Saturday, February 24, 2007

The Anti-spam Vigilante Metaphor

Imagine we're neighbors; I'm the volunteer neighborhood watch dweeb; you're the neighborhood party girl and you often tend to leave your front door unlocked. I have deep convictions about unlocked doors that compel me to mention them to you.  Your unlocked door has yet to cause you any problems, you just wish I'd mind my own damn business and leave you the hell alone.

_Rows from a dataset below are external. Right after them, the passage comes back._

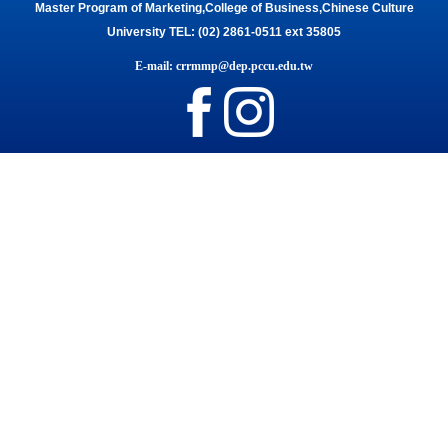
Master Program of Marketing,College of Business,Chinese Culture
University TEL: (02) 2861-0511 ext 35805
E-mail: crrmmp@dep.pccu.edu.tw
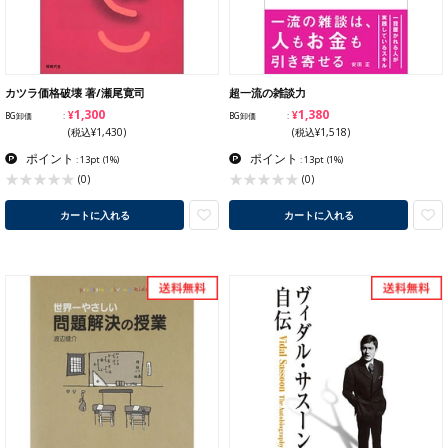
カツラ価格破壊 著/瀬尾寛司
超一流の雑談力
¥1,300
¥1,380
BG卸価
BG卸価
(税込¥1,430)
(税込¥1,518)
ポイント
ポイント
: 13pt
(1%)
: 13pt
(1%)
(0)
(0)
カートに入れる
カートに入れる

But that's not good enough for me, I've seen your type before, I'm totally cheesed-off by your disregard for my infallible advice, because I'm correct and justified and there is no other valid point of view. I must bring you into the fold with the rest of my sheep, somehow. You've threatened to call the cops next time I knock on your door.

So I decide to make my own official list of careless leavers of unlocked doors; I walk the entire square block and the ones around it, going up to each door to give its knob a twist. Each one I find open, I write down the address. When I get to your door it opens right up, you see me and come unglued; I make a special note next to your address, "young single female, frequent parties."

I take my list downtown, make a few hundred copies so anyone that wants it can just tear one off, and I tack them up on a public bulletin board in front of the police station. That way others like me, who believe a locked door is a good door, will know you're not one of us.

Of course the list will also be noticed by thieves, rapists and other assorted scum bags, but that's not a problem to me, they'd have found you sooner or later, I rationalize. Whatever happens to you, you bring on yourself.

Soon after you're missing any number of things, your TV, stereo and computer have been stolen, and you've had frightening encounters with unwanted guests of the psychopathic kind. Mere door locks will no longer do, you have to get bars on the windows, an alarm system, and a can of pepper spray.

You demand that I take your address off of my list, as it no longer applies. I force you to ask nicely, say pretty please, and then maybe the next time I print my list, or maybe even the time after that, I take you off -- which of course does nothing to stem the steady flow of low-lifes your presence has recently attracted...

Now do you see what your carelessness has done to our neighborhood, bitch?!